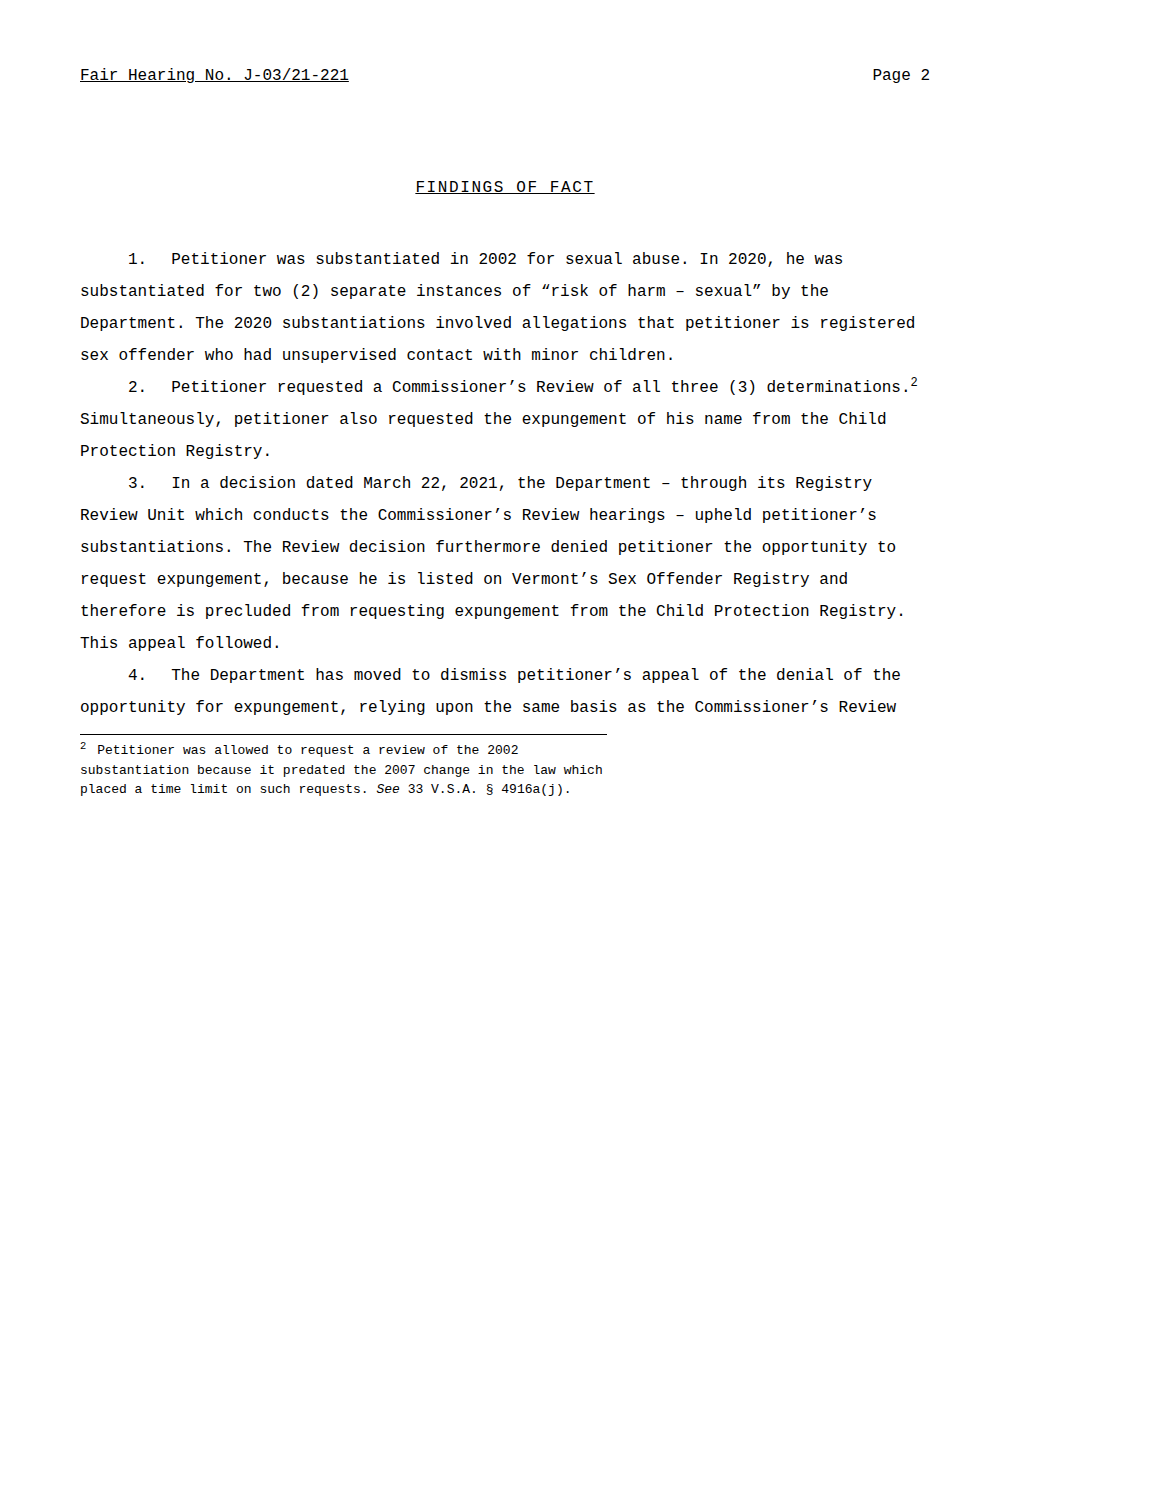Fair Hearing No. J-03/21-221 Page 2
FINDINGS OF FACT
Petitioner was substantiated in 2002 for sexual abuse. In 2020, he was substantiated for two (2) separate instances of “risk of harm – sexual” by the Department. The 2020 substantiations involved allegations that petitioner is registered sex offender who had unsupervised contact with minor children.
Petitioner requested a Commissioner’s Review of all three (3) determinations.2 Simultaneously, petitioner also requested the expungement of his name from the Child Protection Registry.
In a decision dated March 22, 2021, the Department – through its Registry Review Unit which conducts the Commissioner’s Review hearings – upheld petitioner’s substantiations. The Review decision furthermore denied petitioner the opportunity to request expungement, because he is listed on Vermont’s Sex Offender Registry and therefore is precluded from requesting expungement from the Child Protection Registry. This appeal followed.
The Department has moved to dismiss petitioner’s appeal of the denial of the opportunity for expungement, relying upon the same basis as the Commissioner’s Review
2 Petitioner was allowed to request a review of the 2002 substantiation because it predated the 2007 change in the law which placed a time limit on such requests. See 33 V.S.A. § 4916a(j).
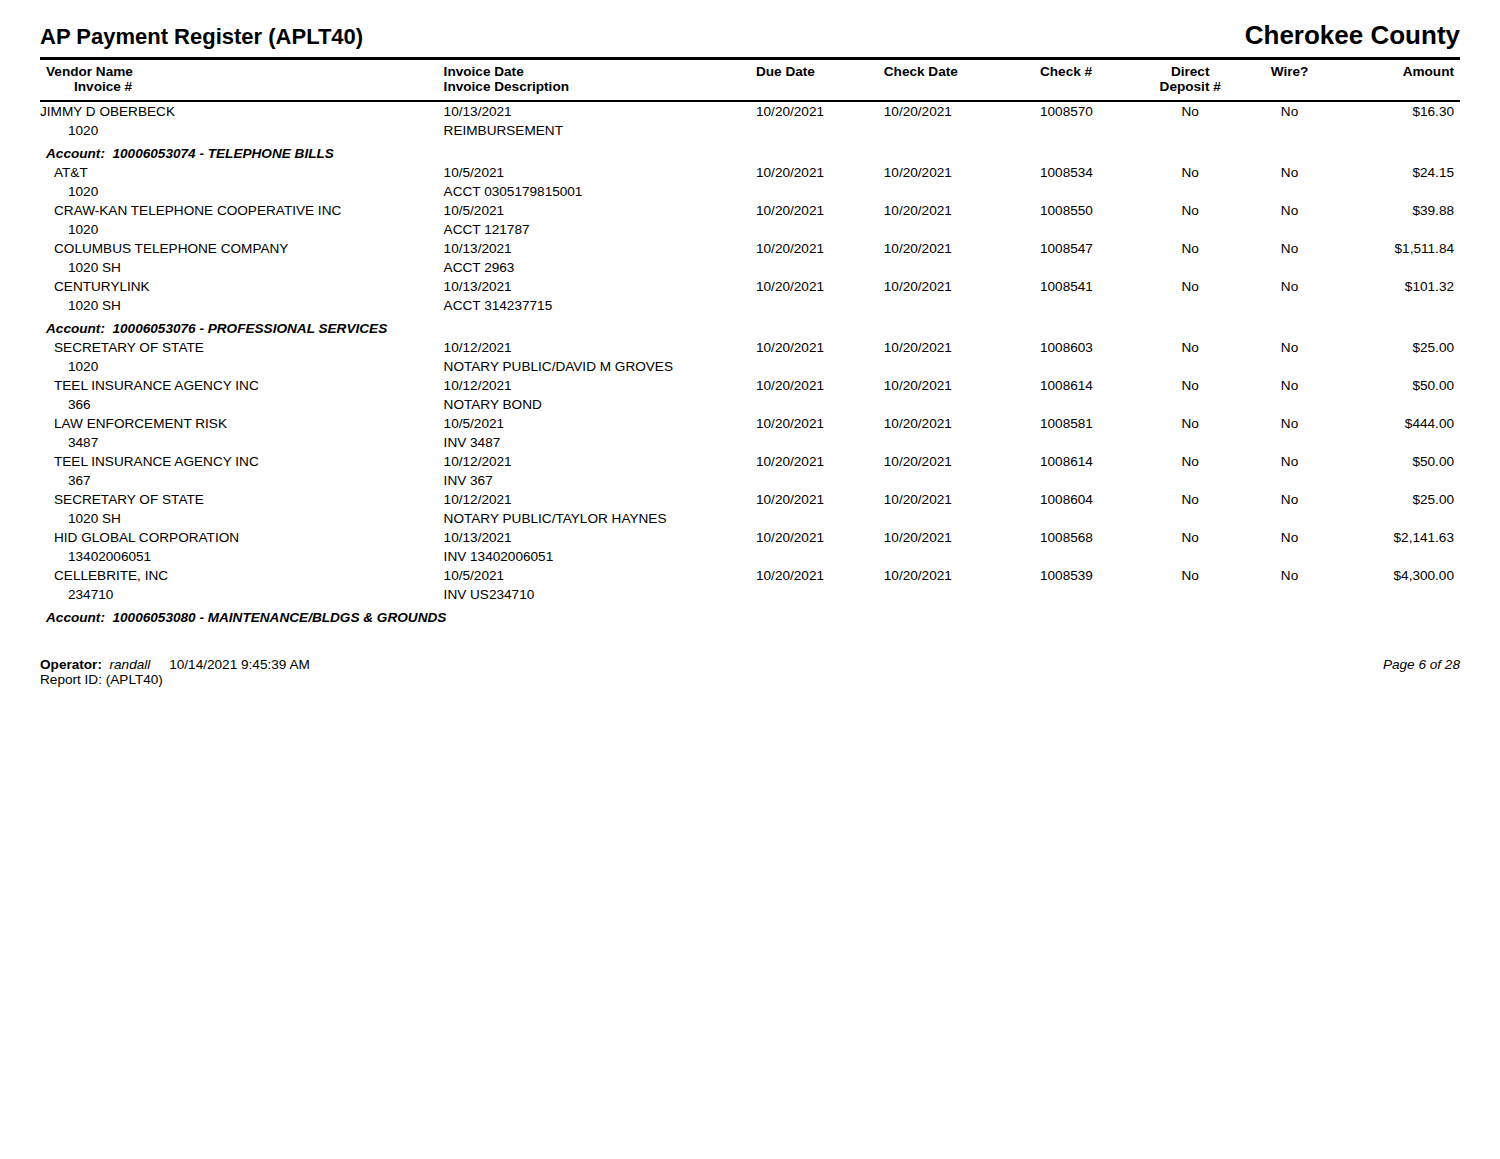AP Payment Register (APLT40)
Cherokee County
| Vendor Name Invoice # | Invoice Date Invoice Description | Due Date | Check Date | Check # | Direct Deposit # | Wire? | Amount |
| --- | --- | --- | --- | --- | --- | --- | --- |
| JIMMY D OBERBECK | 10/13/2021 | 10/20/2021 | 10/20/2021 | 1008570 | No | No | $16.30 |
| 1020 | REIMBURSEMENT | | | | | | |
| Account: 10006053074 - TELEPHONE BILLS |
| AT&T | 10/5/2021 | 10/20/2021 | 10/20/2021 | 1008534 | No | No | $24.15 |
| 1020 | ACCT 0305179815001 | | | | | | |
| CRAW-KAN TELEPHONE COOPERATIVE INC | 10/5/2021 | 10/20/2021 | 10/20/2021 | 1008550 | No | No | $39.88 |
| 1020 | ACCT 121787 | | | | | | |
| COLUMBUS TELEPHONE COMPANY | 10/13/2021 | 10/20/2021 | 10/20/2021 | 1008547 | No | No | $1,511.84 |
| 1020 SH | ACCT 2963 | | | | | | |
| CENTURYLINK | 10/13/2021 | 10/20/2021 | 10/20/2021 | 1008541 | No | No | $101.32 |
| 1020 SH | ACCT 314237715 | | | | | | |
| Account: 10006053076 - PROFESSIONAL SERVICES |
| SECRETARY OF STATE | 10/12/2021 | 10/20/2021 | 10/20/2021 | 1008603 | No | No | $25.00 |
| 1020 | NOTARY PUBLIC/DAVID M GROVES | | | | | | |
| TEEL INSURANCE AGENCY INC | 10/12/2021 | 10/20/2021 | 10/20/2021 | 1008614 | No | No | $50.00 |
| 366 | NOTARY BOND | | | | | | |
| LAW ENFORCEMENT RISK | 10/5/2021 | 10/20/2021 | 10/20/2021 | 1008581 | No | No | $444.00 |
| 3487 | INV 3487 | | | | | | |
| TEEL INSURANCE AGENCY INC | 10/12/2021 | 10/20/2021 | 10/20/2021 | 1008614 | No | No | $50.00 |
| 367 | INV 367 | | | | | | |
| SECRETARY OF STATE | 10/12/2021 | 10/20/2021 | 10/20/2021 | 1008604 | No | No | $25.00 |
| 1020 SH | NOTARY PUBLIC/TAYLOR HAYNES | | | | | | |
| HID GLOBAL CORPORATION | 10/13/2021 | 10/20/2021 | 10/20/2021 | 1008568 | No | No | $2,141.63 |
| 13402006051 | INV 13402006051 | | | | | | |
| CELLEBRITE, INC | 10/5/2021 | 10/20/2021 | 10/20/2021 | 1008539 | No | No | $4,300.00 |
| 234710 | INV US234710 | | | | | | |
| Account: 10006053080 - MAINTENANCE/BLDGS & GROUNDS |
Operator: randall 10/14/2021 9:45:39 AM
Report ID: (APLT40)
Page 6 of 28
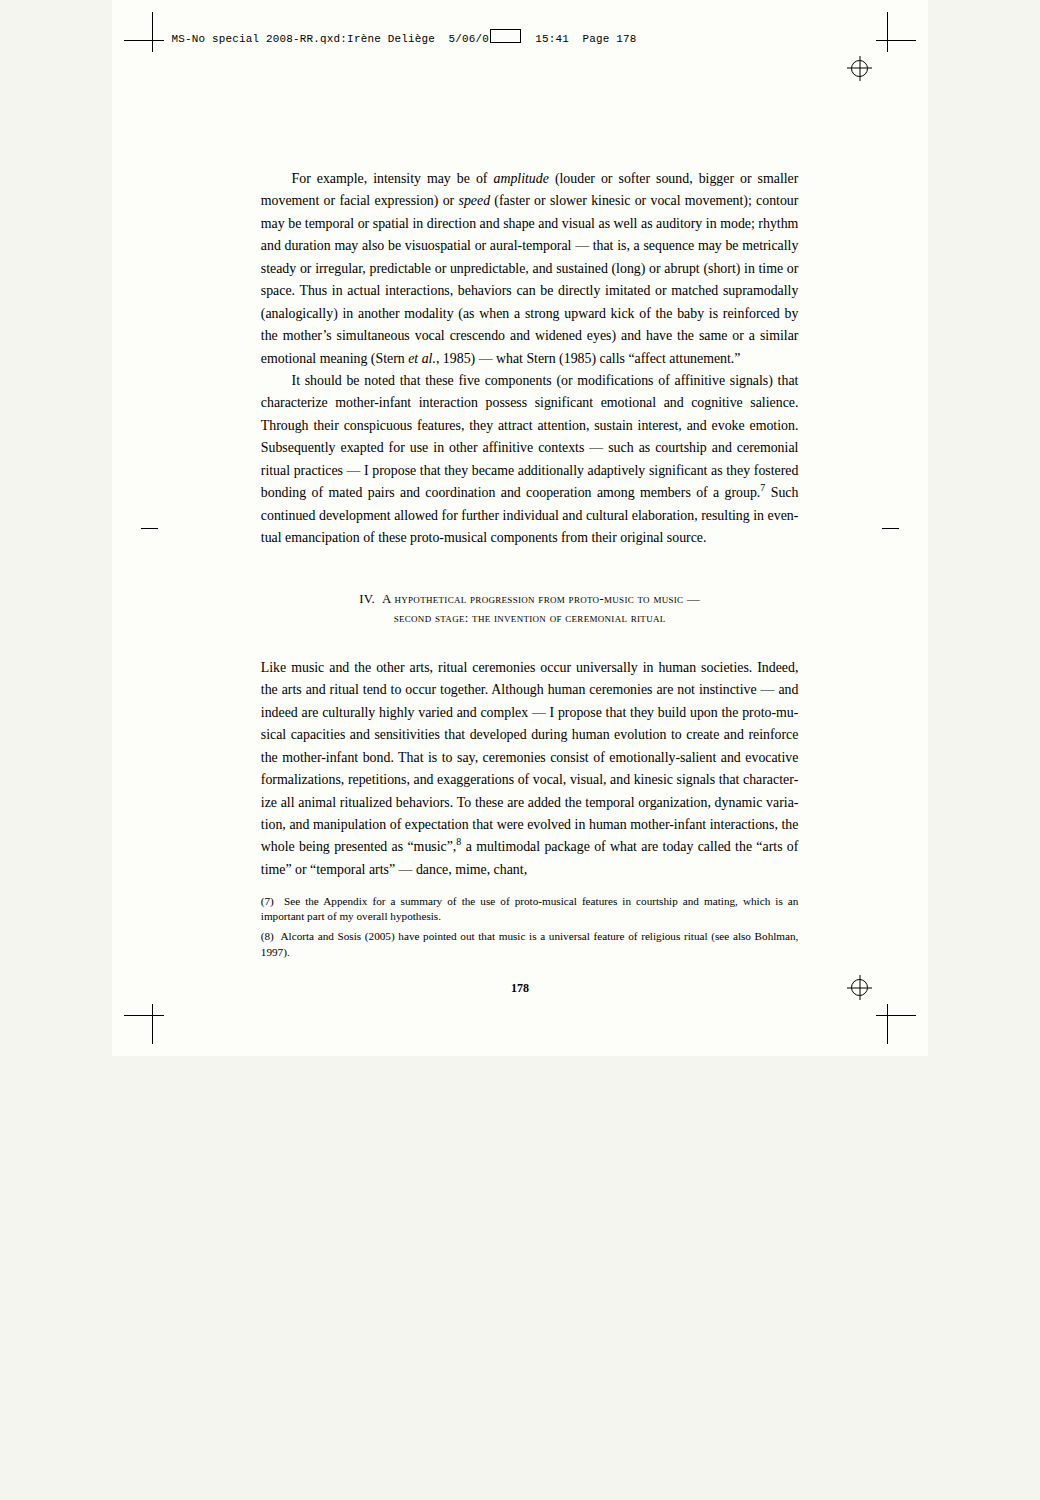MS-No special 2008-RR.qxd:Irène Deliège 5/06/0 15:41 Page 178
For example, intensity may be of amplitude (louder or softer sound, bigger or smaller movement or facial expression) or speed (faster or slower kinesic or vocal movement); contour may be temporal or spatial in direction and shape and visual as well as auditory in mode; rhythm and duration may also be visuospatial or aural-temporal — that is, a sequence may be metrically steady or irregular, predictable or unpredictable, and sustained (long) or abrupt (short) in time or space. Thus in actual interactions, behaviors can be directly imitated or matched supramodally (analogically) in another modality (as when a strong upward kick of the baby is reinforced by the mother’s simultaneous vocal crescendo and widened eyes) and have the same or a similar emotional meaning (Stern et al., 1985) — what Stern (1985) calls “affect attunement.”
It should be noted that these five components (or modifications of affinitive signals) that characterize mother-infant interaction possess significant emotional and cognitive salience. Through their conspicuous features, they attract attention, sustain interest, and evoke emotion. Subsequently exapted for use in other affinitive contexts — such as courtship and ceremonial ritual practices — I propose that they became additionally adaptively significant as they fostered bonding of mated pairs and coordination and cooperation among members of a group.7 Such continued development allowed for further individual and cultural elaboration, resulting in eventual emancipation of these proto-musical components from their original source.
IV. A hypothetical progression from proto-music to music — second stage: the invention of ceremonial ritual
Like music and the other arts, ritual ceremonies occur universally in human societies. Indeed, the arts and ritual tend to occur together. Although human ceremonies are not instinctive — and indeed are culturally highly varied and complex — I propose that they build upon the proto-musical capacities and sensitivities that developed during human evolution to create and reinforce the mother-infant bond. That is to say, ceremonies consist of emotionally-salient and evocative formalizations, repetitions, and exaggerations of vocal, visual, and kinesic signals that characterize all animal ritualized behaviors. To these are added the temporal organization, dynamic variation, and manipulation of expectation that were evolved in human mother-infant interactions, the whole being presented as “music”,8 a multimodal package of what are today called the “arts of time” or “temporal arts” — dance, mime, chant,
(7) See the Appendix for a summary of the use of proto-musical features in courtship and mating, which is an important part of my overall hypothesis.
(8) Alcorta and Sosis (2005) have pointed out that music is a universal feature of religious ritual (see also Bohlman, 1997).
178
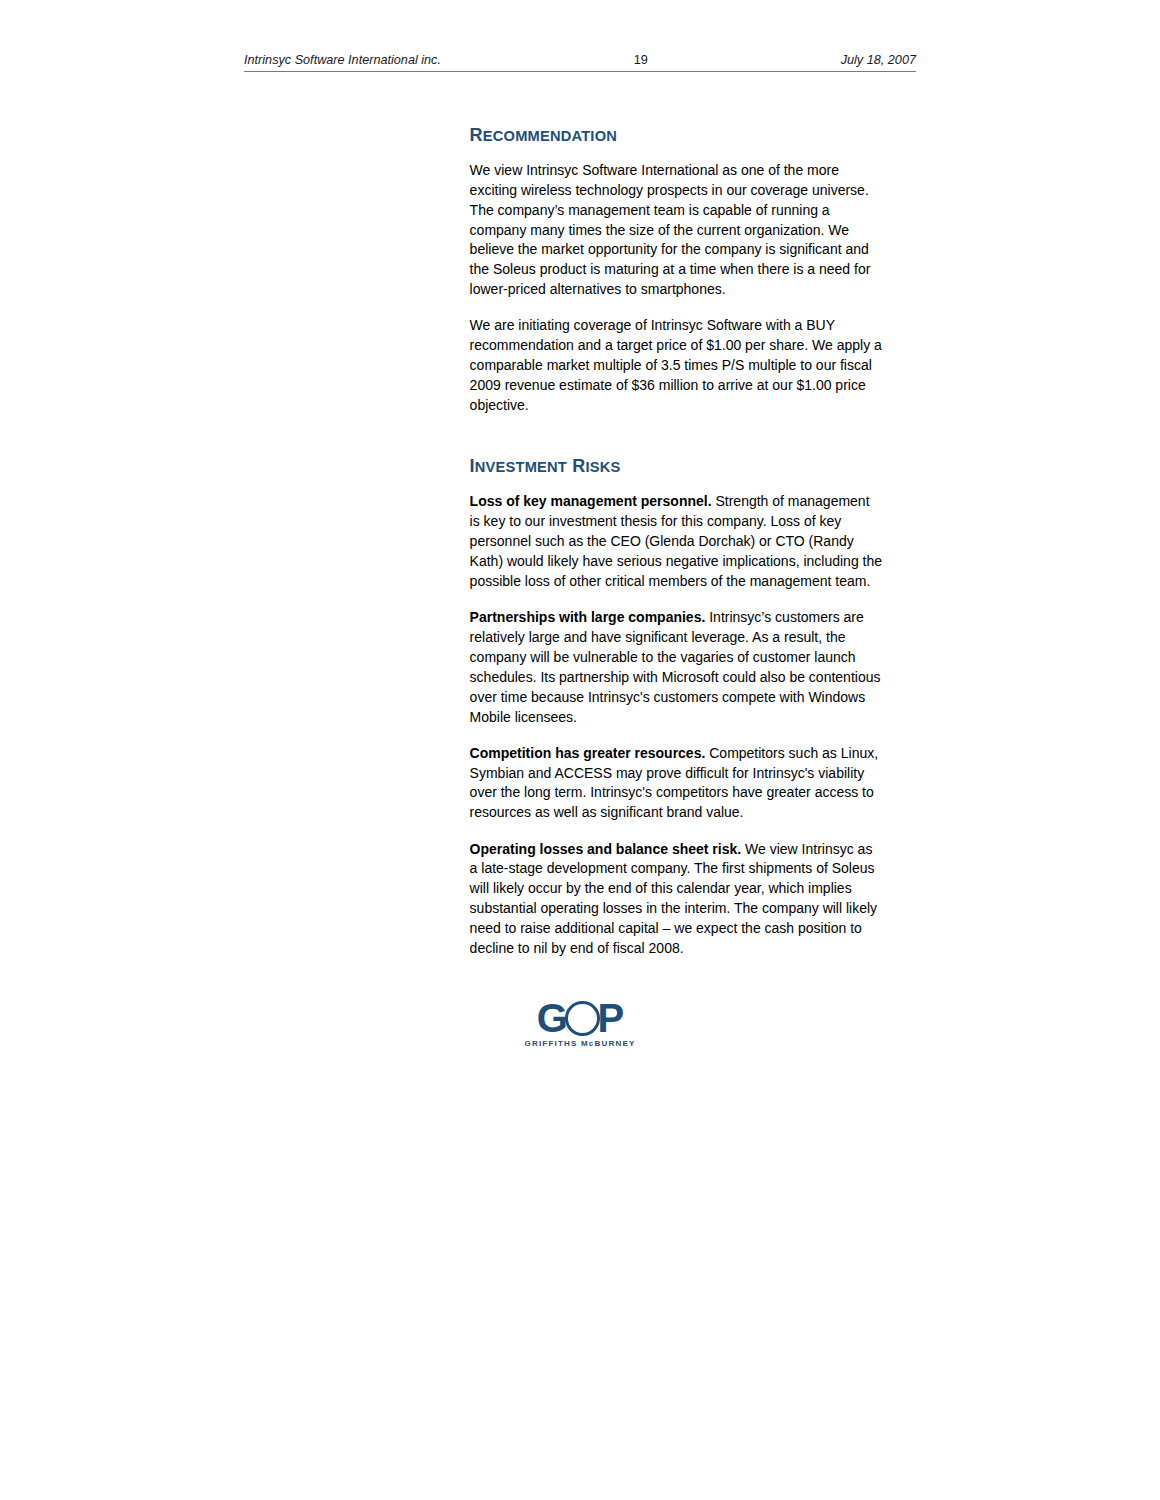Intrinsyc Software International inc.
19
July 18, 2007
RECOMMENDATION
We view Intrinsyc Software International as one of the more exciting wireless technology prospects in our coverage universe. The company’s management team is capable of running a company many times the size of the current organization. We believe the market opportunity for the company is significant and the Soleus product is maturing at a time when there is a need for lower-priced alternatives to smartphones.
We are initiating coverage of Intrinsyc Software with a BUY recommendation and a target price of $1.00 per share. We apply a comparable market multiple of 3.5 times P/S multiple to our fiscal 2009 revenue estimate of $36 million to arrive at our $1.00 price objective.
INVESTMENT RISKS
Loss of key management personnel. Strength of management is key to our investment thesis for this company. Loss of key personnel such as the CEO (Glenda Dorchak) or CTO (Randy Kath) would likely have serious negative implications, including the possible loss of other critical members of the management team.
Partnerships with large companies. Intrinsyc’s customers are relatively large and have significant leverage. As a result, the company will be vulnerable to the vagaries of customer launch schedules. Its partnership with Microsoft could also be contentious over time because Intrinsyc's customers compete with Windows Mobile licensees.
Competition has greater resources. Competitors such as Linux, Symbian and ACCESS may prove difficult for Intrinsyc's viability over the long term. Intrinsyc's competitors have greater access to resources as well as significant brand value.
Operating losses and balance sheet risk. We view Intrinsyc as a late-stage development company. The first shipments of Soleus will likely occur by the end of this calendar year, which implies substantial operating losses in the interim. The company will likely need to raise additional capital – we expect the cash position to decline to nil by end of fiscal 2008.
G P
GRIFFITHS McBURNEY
####################
_Problem requirements:_
In the entries above, please find the line with "FINDINGS OF FACT" and the line with "Petitioner requested a", then write out exactly those two lines and every line between them, and nothing more.

_Solution for this task:_
FINDINGS OF FACT
Petitioner was substantiated in 2002 for sexual abuse. In 2020, he was substantiated for two (2) separate instances of “risk of harm – sexual” by the Department. The 2020 substantiations involved allegations that petitioner is registered sex offender who had unsupervised contact with minor children.
Petitioner requested a Commissioner’s Review of all three (3) determinations.2 Simultaneously, petitioner also requested the expungement of his name from the Child Protection Registry.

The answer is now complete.